The Villari effect on the triangular magnetostrictive polyimide composite samples was investigated. A 50 μm diameter Cu wire was used to create a coil having 200 turns which was placed in between the Helmholtz coils and connected to a multimeter. When there was no device inside the coil, the current measured was low (approximately 9.3 µA) due to small vibration-based fluctuations. Then, the Terfenol-D–PI composite films were placed inside the coil and the current through the Cu coils was monitored and illustrated a significant increase as shown in Figure 11. The results demonstrate that the more concentrated and thicker films produced higher current, as expected, as these had higher magnetostrictive properties. The resulting values were in parallel with tip deflection values as the strain was proportional to the magnetic field created. This demonstrates that a simple magnetostrictive single-layer film of Terfenol-D–PI composite could be used as a sensor or energy harvester.

4. Conclusions

This study demonstrated the successful fabrication of two types of polymer-based electromagnetic thin film sensors. One device consisted of a four-layer polymer composite structure using Ag-PI, PZT-PI, and either NdFeB-PI or Terfenol-D–PI. The structure using NdFeB-PI proof mass demonstrated significantly high output voltage in the presence of a magnetic field and could be used to sense current or magnetic fields and could also be used as an energy harvester to create a zero-power system as previously demonstrated.

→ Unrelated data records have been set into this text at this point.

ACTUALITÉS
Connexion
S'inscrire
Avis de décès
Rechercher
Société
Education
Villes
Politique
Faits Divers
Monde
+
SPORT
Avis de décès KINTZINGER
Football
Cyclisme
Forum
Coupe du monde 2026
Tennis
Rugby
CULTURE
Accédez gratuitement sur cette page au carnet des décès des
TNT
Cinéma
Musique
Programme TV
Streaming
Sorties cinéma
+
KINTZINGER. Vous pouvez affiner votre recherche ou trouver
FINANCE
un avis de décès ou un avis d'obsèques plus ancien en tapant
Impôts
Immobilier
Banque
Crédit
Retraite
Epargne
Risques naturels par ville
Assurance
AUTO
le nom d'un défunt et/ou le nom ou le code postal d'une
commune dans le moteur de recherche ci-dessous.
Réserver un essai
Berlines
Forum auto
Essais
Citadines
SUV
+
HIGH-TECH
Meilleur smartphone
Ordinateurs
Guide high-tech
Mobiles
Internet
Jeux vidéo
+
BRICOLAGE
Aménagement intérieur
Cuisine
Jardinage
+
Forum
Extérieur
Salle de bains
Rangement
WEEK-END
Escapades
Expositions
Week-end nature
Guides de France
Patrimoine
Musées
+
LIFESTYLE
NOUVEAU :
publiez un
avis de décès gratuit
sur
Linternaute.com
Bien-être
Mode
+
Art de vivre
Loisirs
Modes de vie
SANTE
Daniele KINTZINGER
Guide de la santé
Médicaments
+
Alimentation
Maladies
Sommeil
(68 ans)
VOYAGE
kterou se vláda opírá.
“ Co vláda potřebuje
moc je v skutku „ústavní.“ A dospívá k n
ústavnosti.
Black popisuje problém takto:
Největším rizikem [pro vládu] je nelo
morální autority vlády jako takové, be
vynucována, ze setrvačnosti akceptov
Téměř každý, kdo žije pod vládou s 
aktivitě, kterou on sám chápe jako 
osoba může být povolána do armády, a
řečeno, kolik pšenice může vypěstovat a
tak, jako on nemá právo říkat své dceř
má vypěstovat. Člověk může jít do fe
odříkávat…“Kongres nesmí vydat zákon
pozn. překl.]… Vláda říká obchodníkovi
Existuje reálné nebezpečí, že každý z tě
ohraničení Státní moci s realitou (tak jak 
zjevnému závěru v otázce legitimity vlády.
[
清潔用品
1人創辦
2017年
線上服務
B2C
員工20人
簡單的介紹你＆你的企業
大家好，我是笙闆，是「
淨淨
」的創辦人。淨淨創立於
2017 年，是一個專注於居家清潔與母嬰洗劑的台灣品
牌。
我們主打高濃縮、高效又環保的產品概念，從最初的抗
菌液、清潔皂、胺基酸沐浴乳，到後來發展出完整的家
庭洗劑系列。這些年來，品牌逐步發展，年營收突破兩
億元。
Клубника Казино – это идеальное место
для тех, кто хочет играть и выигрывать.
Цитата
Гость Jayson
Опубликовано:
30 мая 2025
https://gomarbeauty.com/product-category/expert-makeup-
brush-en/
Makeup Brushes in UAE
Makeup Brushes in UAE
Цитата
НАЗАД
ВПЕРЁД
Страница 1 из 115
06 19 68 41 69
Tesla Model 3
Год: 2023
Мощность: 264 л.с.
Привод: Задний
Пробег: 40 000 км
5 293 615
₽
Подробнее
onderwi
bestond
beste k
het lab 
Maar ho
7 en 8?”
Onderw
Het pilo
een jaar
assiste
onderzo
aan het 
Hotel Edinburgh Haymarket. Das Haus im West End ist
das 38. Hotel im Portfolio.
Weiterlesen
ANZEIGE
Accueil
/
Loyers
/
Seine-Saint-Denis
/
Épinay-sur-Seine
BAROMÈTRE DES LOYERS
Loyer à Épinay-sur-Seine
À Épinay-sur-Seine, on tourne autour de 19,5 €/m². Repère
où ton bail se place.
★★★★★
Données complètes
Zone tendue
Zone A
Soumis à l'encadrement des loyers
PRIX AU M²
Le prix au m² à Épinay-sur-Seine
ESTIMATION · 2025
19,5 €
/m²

The second device consists of a single layer of Terfenol-D–PI which, when used in combination with a coil, demonstrated a current output in the presence of a magnetic field. This device was simpler to manufacture as it only had one layer as opposed to four layers with different composite materials. The use of magnetic and magnetostrictive nano-/microparticles in polymer composites has significant advantages such as cost of manufacturing and ease of manufacturing compared to bulk material integration and has potential applications in MEMS sensing and energy harvesting.

The all-polymer device demonstrated a larger tip displacement (mm range) compared to previous Si-based MEMS devices which illustrated displacements in the μm range [12]. The voltage output and power were lower for the all-polymer device due to a reduced elastic modulus in a polymer compared to Si and the PI/PZT and PI/magnetic devices have lower functional properties than pure films due to the fill factor.